TASKS TO CARRY OUT |
1. Can you retype the part of the yurt comments that opens with the words containing "Aw! We went" and closes with "my mind ;-)."?
2. Answer these questions from the comments about leaving the yurt:
(a) Which places does Trish say her family went through, in order?
(b) How long did the second commenter live in a travel trailer, and why?
(c) How soon after moving out was the travel trailer sold?
3. How would the comments about leaving the yurt carry on from where they stop? Continue them.


  9. Trish says:

    Aw! We went from rural ranch living to town to tiny tourist town to the mountains. Every place has really had it’s own trials and tribulations and it’s own blessings and special people. Enjoy every step of the way and hopefully someday you have the opportunity to move back to the woods… There’s no place quite as serene in my mind ;-).

  10. Hi Alex,

    Awww…. I’m gonna miss the Yurt! 🙂

    I can relate just a tiny bit as we lived in our travel trailer for 2 years while we were building our house. It was so much fun for the first year… and then it just got worse and worse! By the time we moved out, we never wanted to step foot in that travel trailer again. Seriously. We cleaned that thing up and had it sold within a month!

    So I’m curious about what will happen to the Yurt. Is it staying in your friend’s yard? Or is it something that can be “put away” and sold?

LISTED ENTRIES |
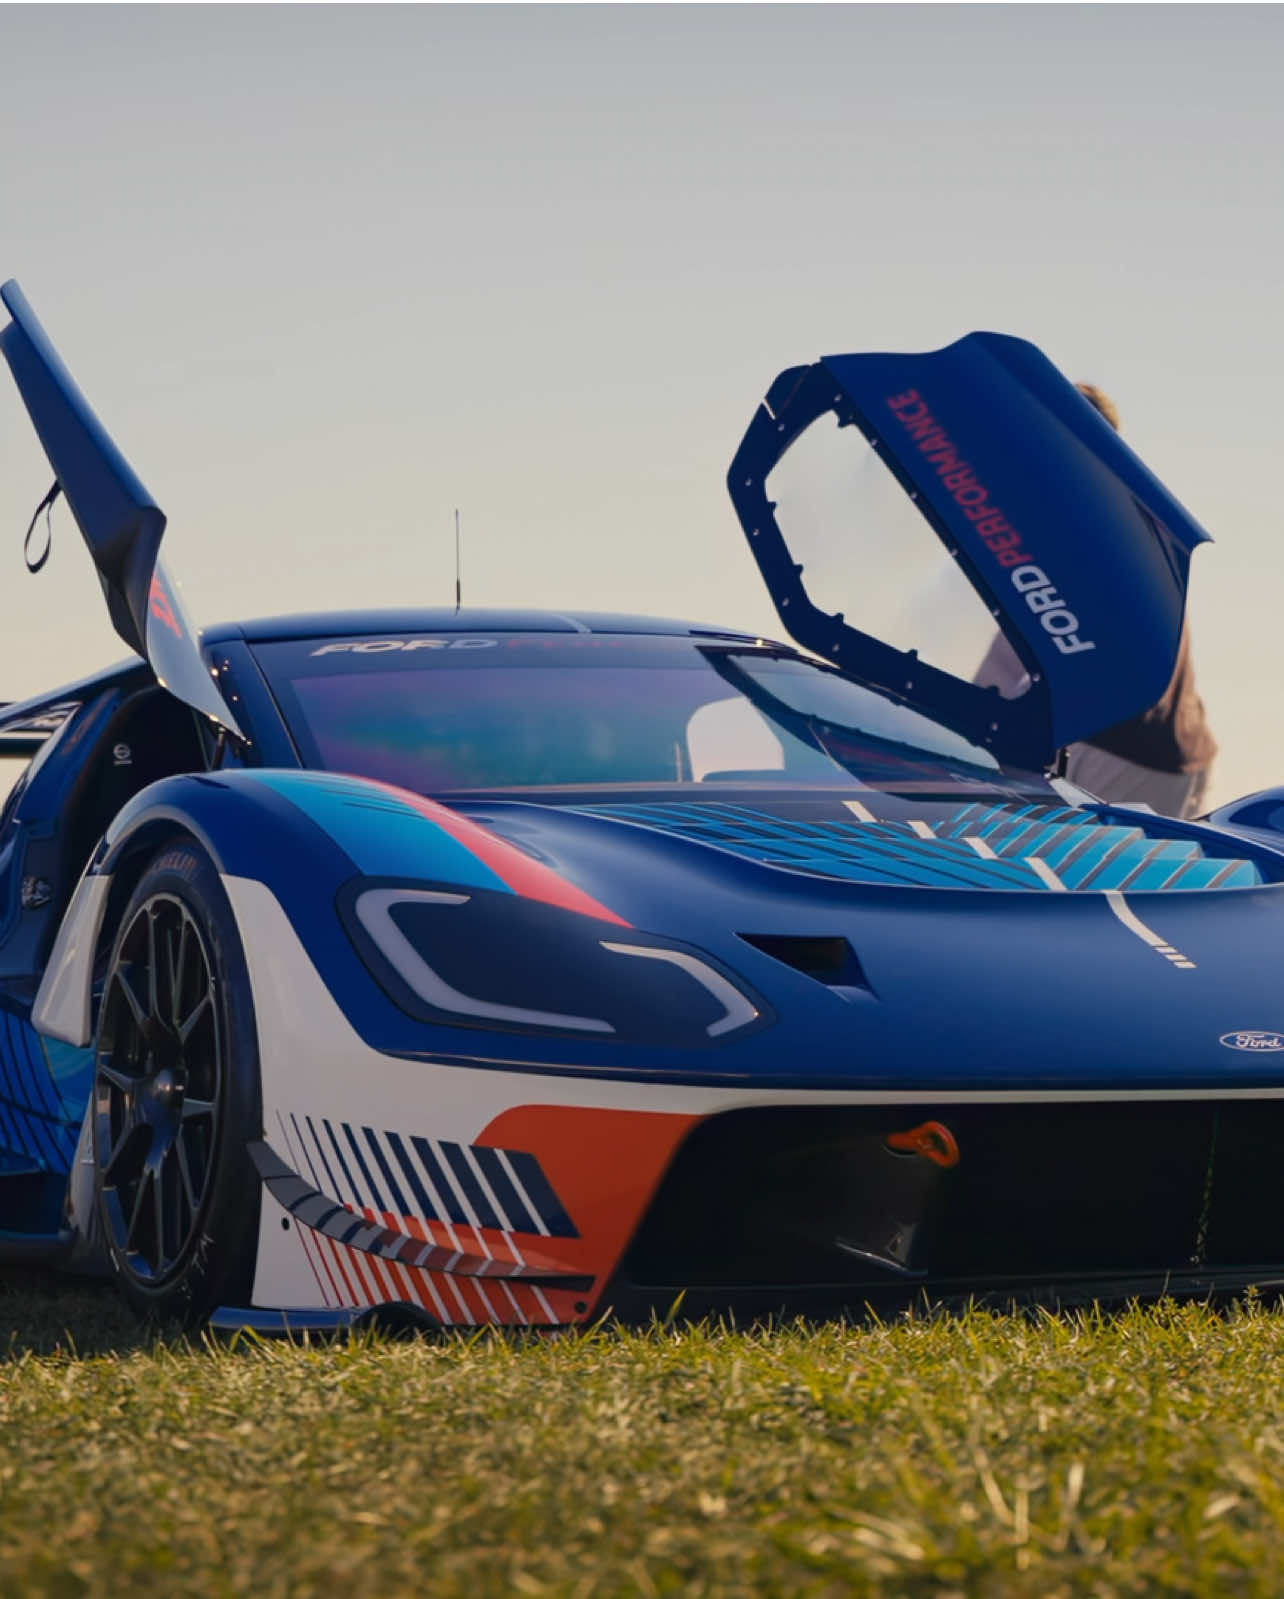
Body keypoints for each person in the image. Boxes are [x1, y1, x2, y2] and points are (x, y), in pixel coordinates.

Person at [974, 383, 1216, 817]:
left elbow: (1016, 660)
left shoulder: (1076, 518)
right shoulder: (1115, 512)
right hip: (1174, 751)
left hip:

==

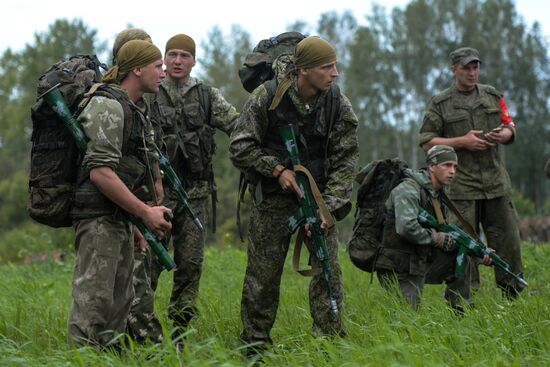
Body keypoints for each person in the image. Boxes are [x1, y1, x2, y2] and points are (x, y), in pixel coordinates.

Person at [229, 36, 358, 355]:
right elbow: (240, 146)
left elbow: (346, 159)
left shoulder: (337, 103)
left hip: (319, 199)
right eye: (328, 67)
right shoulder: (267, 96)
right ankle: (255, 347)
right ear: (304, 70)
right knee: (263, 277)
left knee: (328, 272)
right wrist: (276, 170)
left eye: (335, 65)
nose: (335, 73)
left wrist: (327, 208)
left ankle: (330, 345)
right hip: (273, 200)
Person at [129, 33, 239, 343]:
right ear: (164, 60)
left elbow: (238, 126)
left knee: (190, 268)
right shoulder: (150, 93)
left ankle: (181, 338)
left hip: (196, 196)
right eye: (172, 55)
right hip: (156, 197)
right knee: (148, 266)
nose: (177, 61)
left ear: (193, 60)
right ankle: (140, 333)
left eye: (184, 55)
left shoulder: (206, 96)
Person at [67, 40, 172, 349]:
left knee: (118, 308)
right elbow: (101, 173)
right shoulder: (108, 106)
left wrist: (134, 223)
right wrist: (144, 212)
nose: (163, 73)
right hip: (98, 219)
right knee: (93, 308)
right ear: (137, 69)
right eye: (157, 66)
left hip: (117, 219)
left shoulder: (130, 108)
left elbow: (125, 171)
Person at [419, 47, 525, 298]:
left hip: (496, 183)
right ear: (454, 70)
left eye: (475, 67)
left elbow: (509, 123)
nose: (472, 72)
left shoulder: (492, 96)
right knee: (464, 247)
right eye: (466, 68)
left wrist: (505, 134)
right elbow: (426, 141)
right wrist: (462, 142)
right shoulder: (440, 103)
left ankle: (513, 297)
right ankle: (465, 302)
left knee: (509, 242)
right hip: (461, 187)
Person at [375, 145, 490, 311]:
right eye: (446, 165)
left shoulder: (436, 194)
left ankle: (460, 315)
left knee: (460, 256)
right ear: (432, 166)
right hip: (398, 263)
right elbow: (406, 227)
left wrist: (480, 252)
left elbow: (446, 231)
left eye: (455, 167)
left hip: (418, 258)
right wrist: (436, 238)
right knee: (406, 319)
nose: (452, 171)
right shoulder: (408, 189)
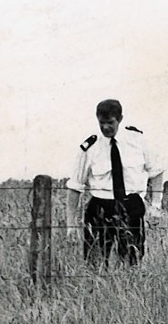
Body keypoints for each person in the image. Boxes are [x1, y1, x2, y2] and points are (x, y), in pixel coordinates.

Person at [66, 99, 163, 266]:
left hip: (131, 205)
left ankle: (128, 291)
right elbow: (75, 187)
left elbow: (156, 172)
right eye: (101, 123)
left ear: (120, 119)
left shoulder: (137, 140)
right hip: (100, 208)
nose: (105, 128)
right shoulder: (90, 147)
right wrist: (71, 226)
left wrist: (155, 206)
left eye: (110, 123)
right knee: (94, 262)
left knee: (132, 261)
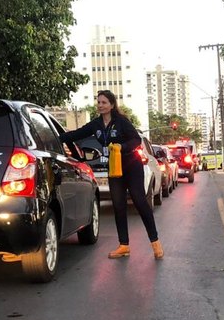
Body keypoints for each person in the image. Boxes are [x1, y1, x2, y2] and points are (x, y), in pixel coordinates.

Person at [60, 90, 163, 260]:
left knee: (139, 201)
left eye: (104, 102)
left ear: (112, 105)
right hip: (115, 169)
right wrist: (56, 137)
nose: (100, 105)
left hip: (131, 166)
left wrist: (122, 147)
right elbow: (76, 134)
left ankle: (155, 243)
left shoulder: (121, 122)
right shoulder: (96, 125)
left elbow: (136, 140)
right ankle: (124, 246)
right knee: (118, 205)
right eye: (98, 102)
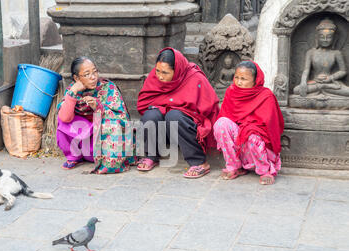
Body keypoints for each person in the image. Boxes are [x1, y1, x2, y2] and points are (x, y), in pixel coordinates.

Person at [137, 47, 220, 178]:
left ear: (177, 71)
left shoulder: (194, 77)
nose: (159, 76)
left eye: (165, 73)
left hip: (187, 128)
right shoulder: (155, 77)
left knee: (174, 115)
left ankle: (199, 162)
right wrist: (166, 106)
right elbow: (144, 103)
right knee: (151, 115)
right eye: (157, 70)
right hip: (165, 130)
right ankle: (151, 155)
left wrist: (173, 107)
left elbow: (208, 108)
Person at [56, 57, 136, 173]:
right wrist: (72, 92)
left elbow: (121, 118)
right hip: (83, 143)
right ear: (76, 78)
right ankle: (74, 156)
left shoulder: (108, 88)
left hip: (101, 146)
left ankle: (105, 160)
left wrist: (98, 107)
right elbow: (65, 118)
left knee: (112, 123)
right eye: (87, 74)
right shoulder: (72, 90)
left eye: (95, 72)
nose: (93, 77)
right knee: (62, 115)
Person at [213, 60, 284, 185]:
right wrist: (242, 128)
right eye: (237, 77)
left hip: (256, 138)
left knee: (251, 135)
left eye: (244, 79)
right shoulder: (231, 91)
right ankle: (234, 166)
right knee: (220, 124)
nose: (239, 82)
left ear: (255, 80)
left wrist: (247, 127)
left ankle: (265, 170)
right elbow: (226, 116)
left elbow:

ACTIVITY ANSWERS |
1.
Aw! We went from rural ranch living to town to tiny tourist town to the mountains. Every place has really had it’s own trials and tribulations and it’s own blessings and special people. Enjoy every step of the way and hopefully someday you have the opportunity to move back to the woods… There’s no place quite as serene in my mind ;-).

2.
(a) Rural ranch living, then town, then a tiny tourist town, then the mountains.
(b) Two years, while building their house.
(c) Within a month.

3.
    I’m excited for you. It’s a new adventure and you’ll love it. And I really, really do hope you’ll make paper and send me a snail mail note!

    I also think you’ll make a great Rural Farmgirl in the city. Anchorage is kind of a one of a kind city anyway.

    Big hugs and great excitement for you!

    – Dori –

    P.S. Ava’s farmgirl friend is sure gonna miss you.

    • Alexandra Wilson says:

      I will miss the yurt, too! We will be selling the yurt soon, but we don’t know if we’ll be taking it down now or in the spring (I vote the spring! However, I think hubby wants to get it moved along sooner…I think it will snow in the next week or two, so we’ll see). If we sell it now and the buyers want it ASAP we’ll take it down, otherwise it will stay up over the winter and our friends can use it if they want to. We also thought about leasing it to some college students or something similar, but the right match hasn’t arisen.

      We will love this new adventure! I know we will; but it’s hard to leave a place when it has just started to feel like a good fit, you know?

      On to Anchorage–“a city built by people who don’t like cities.”

      And yes, you are right, Ava’s farmgirl friend is NOT happy with our move…she has been protesting it all summer. We have many protesters, which is actually a great feeling–makes it harder to move on though. I have promised some slumber parties in the future!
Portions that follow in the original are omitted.